The call center was a cost center. Cost of the time the rep was on the phone was a higher priority than Tiffani’s problem. It wasn’t the rep’s fault. He simply was following procedures put in place by his leadership.

“The metric is what drives that behavior. He hung up on me every 29 minutes because he can’t be on the phone longer than 30, because somebody made that brilliant decision that I am a X dollar a month customer and a consumer. I sort of behave like a small business in my house based on how much pipe I have coming in and everything I have going on. But because I’m in the consumer business they treat me that way, and he has to get off the phone every 29 minutes. So, someone made a decision he can’t stay on the line.”

Context is King

Tiffani challenged us to ask what your customers expect from companies like yours. Smaller companies often have an advantage here because there are fewer silos and they can move faster. Larger companies are often hamstrung by complexity, which gets the best of them and makes it harder for them to truly wow their customers.

To understand what’s going on in the marketplace, you have to approach customer centricity from the outside in.

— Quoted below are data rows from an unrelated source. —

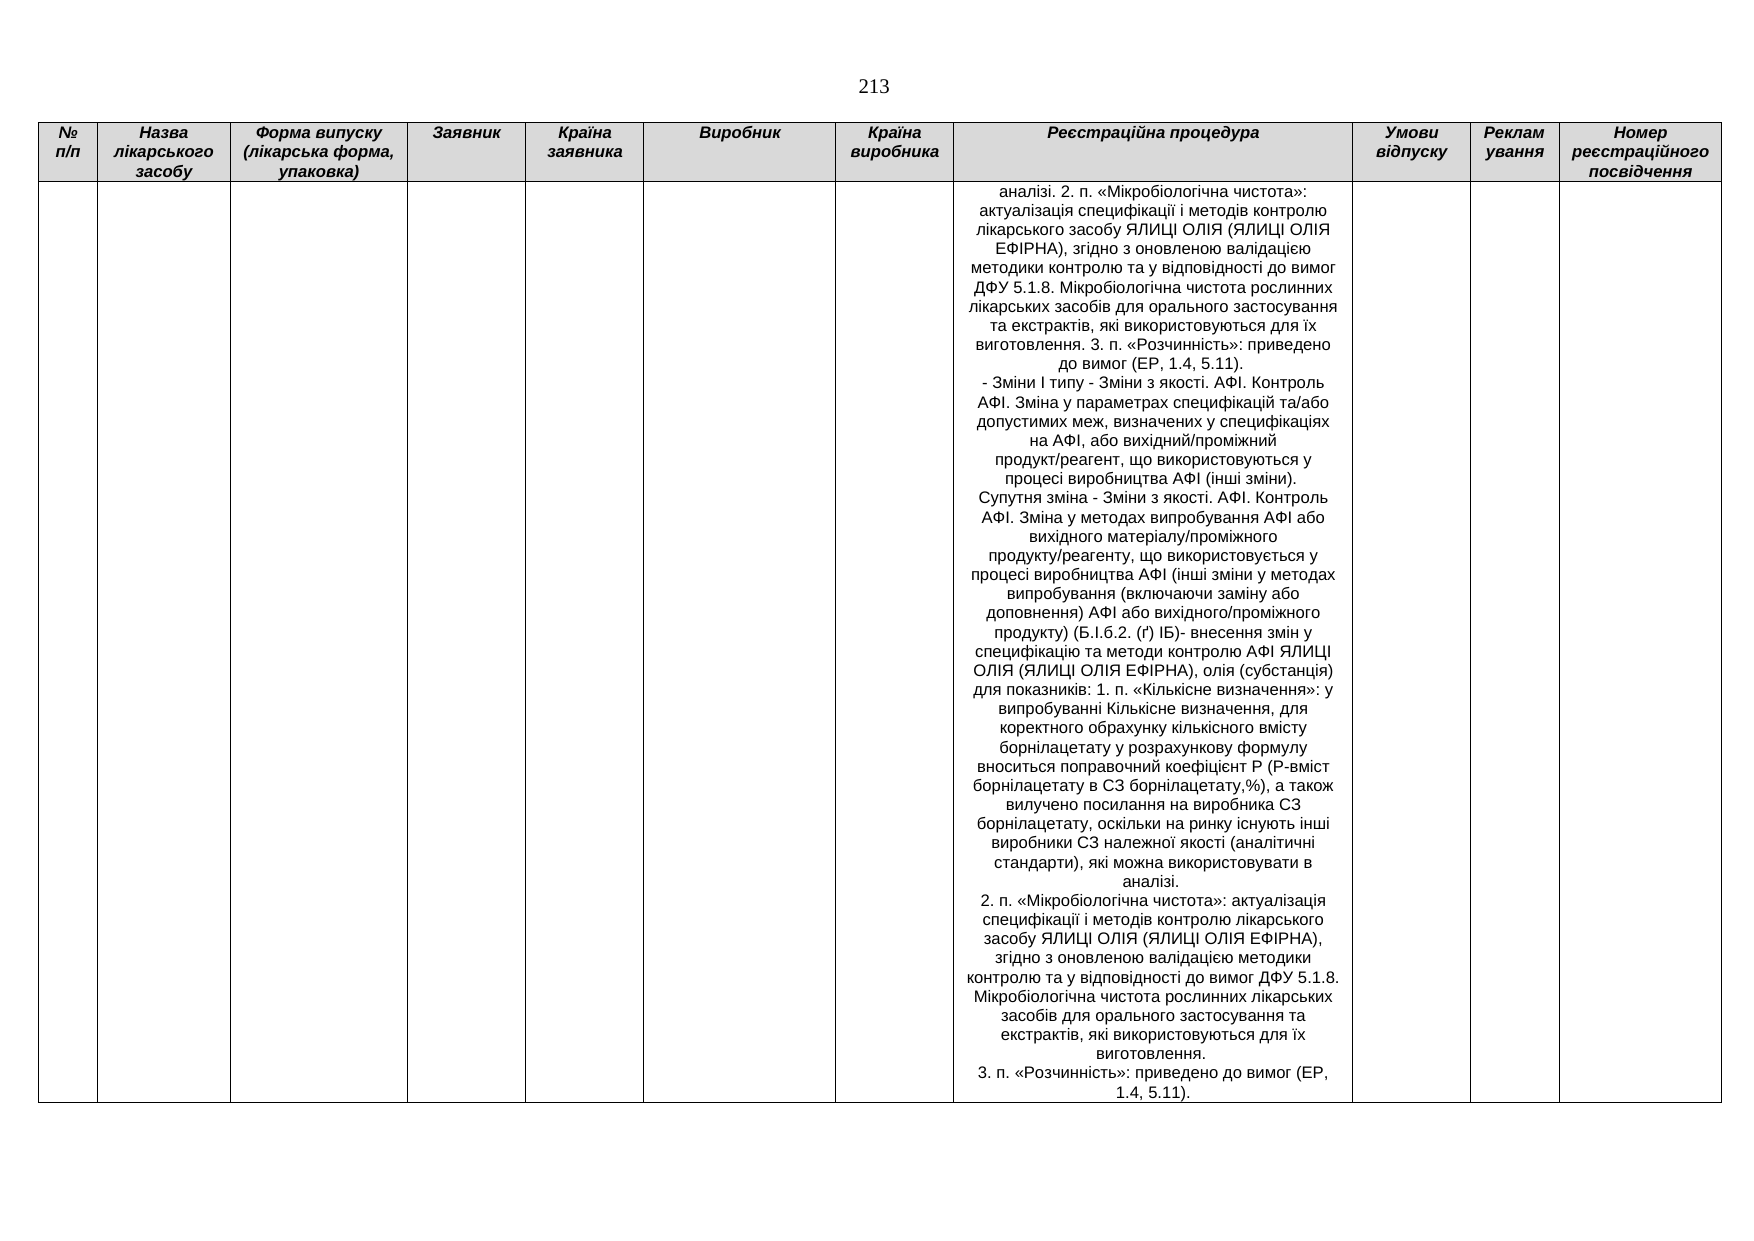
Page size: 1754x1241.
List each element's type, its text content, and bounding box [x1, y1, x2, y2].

table_header Назва лікарського засобу [98, 123, 230, 181]
table_header Умови відпуску [1353, 123, 1470, 181]
table_header Рекламування [1471, 123, 1559, 181]
table_header Країна заявника [526, 123, 643, 181]
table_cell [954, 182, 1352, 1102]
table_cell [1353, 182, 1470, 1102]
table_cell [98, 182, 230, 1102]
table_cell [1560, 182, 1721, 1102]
table_header Реєстраційна процедура [954, 123, 1352, 181]
table_header Номер реєстраційного посвідчення [1560, 123, 1721, 181]
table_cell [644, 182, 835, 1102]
table_header Країна виробника [836, 123, 953, 181]
table_header Заявник [408, 123, 525, 181]
table_header № п/п [39, 123, 97, 181]
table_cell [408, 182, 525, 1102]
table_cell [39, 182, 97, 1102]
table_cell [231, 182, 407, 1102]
table_header Виробник [644, 123, 835, 181]
table_header Форма випуску (лікарська форма, упаковка) [231, 123, 407, 181]
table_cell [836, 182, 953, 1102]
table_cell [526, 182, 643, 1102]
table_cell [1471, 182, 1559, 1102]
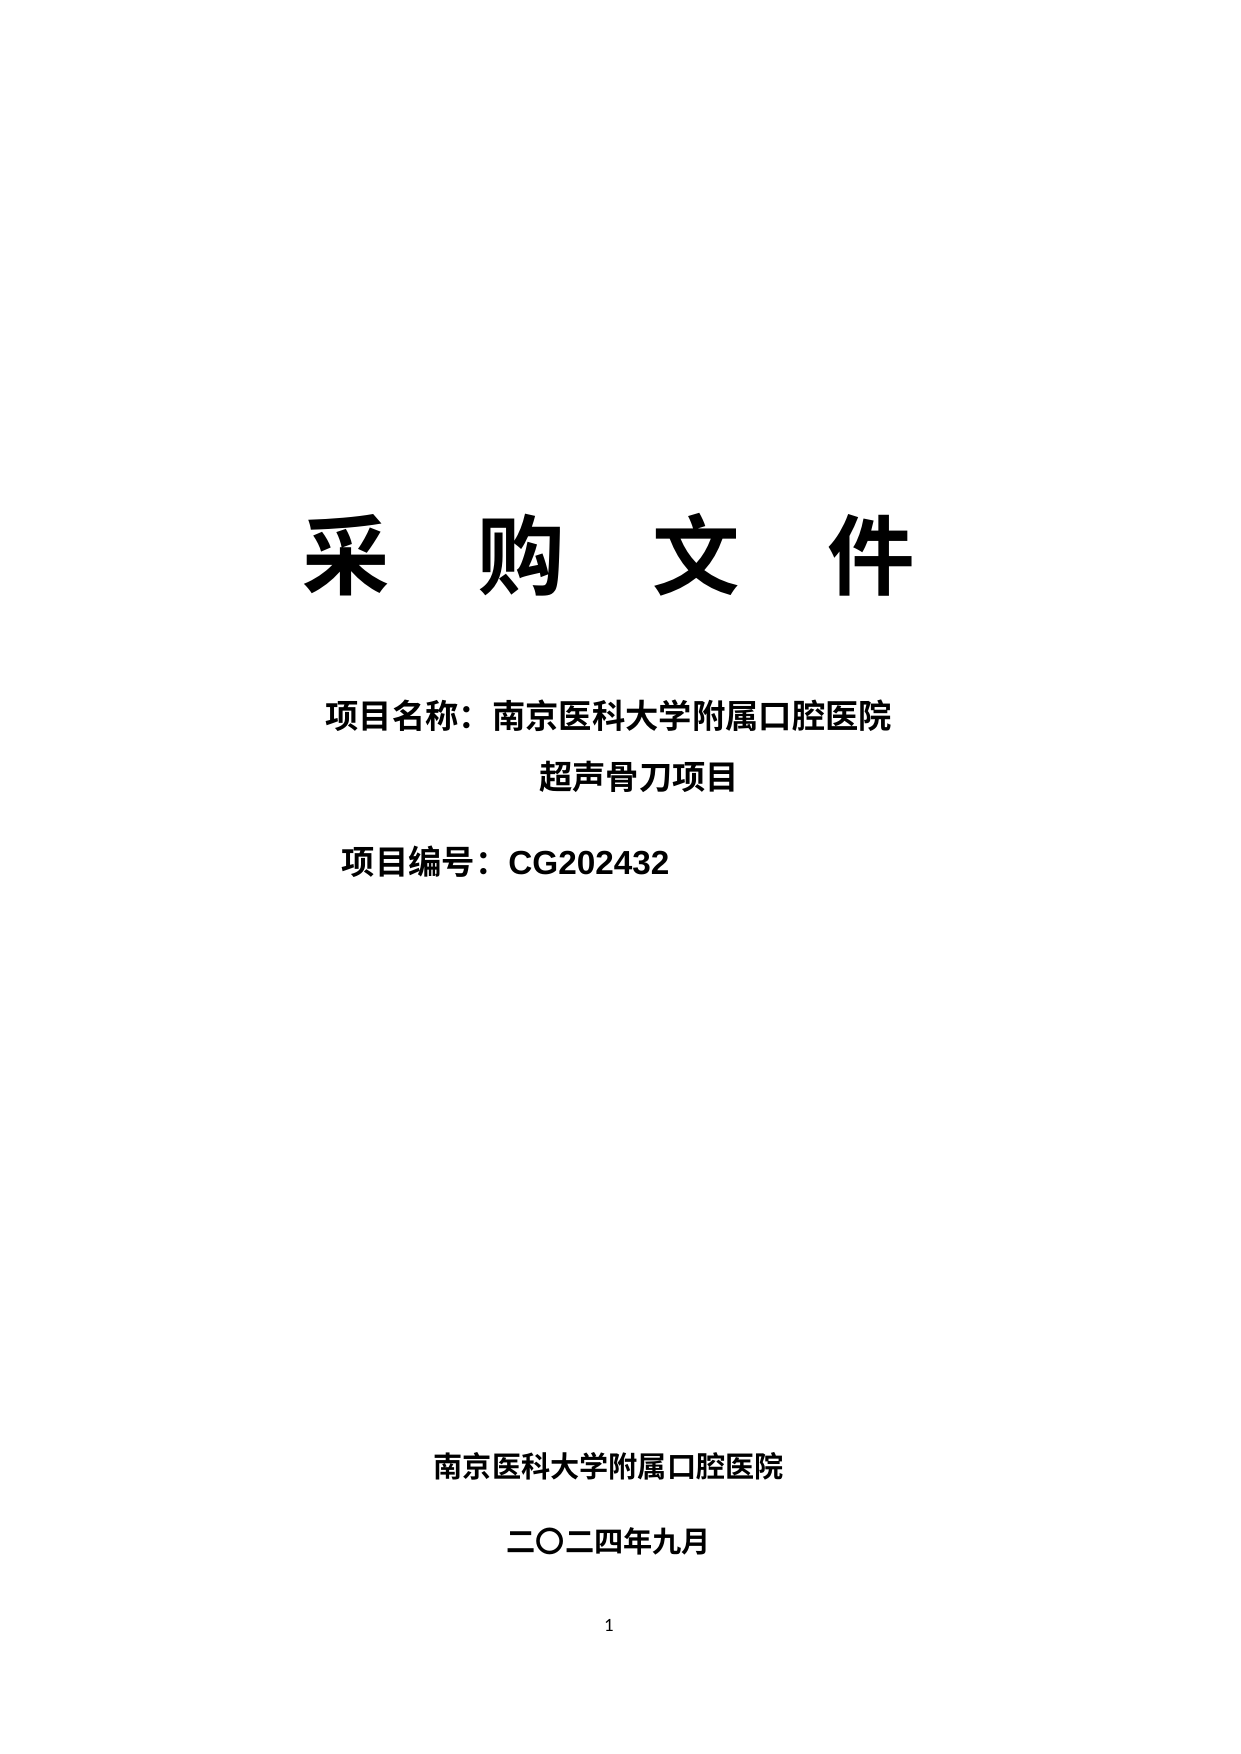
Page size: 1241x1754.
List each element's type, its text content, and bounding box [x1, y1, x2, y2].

text 采 购 文 件 [142, 487, 1075, 614]
text 超声骨刀项目 [142, 751, 1075, 799]
text 二〇二四年九月 [142, 1519, 1075, 1561]
text 项目名称：南京医科大学附属口腔医院 [142, 690, 1075, 738]
text 南京医科大学附属口腔医院 [142, 1443, 1075, 1485]
text 项目编号：CG202432 [142, 835, 1075, 884]
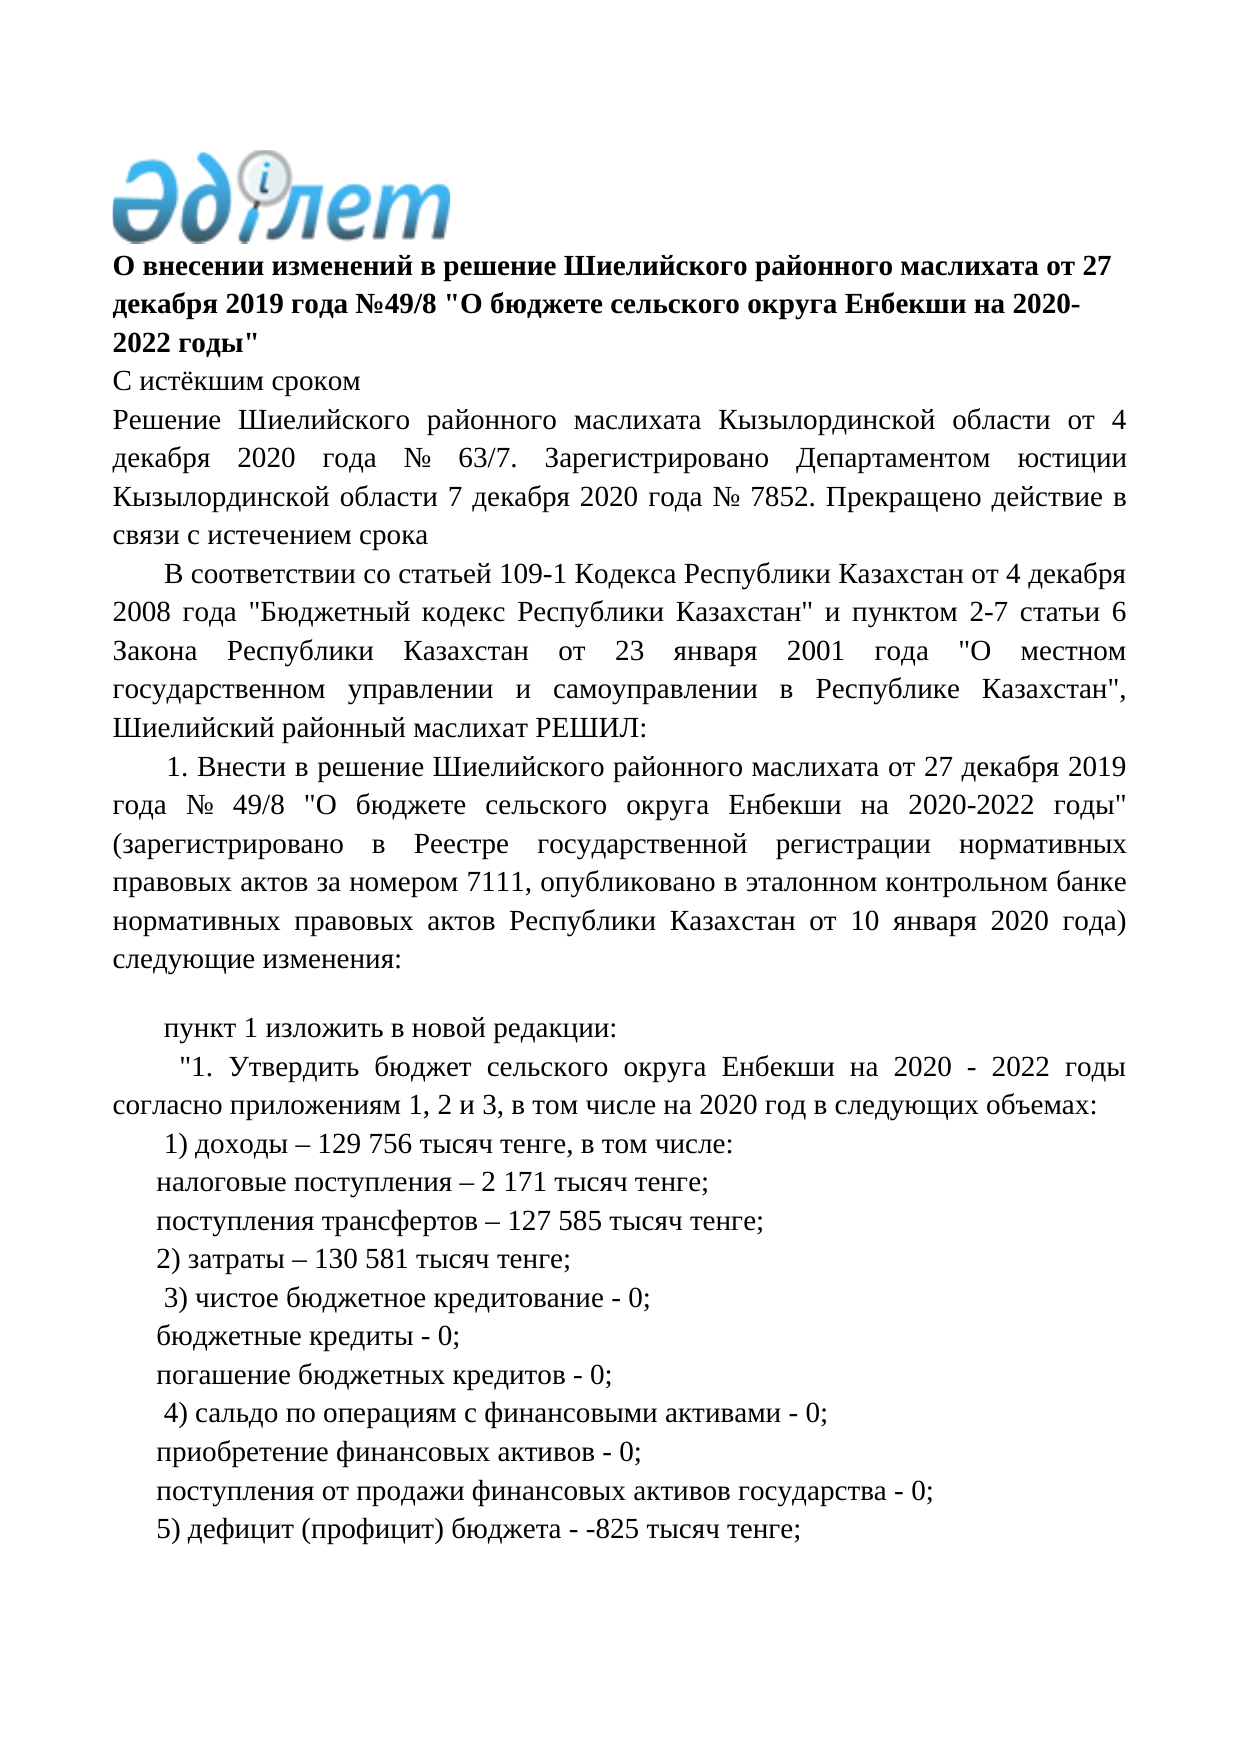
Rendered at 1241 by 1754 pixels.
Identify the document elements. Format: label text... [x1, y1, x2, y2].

Tiffani gave an example of how Amazon always has an empty chair in every meeting to represent the customer.

Tiffani also reminded us that it’s ok to course correct. Even with best efforts, you won’t meet 100% of your customer’s expectation 100% of the time.

B2E

Tiffani remarked about how the lines of B2B and B2C are increasingly blurring. She suggested removing the consumer or business part and really focusing on what you should be expected to have as a business.

After listening to Tiffani share her wisdom, our biggest takeaway is that our customer is in the driver’s seat and expect us to deliver a consumer-like experience in a business setting.